We're using up our coal, oil and gas, at a prodigious rate; and in the process we're not just polluting the environment and damaging the earth's atmosphere. We're also buying the present at the cost of the future. Unlike wind, solar and tidal energy, the fossil fuels we burn now won't be there for our grandchildren not yet born.

And it's here, I think, that a biblical perspective is helpful. In Genesis 1 we read of how humanity was told to fill the earth and subdue it, our mandate for science and technology. But in Genesis 2 we're told that man was placed in the garden to serve and protect it, meaning that nature has its own integrity that we must respect and preserve.

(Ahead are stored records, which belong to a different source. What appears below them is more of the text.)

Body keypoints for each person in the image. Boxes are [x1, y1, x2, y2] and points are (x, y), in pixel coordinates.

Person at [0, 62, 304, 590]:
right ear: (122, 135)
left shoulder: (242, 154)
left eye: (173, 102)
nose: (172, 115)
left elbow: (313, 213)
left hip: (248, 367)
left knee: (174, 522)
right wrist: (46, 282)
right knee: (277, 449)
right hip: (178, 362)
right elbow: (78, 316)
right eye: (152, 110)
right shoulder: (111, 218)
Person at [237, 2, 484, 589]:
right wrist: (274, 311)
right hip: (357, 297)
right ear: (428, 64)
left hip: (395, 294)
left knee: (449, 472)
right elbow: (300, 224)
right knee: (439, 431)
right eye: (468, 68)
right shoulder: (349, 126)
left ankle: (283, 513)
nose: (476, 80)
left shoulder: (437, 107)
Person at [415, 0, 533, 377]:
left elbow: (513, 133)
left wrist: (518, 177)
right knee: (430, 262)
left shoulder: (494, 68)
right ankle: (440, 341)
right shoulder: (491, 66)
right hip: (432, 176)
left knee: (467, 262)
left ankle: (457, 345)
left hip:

The line that always resonates with me is that remarkable verse in which God says, The land shall not be sold in perpetuity for the earth is Mine; you are only temporary residents. What this means is that we don't own nature; at most we hold it in trust on behalf of God who made it, and the future generations who will inhabit it. Hence all those laws in the Bible - don't work the land on the seventh day and the seventh year; don't mix different species; don't destroy fruit trees in the course of war - possibly the world's first environmental legislation.

It took the modern prophets of ecology, the green activists, to make us go back to the Bible and realise what it was whispering to us all those centuries ago. We're the guests of nature, the guardians of creation; not the owners who can do with it what we like.

There's a lovely rabbinic comment, dating back at least fifteen hundred years, that might have been made for yesterday's report. When, at the end of creation, God made man, he showed him all the glories of nature. See the beauty of the world, he said, and I have handed it over to you. But be careful that you do not damage it, for if you do, there will be no one left to mend what you destroyed. Don't use up what you can't renew.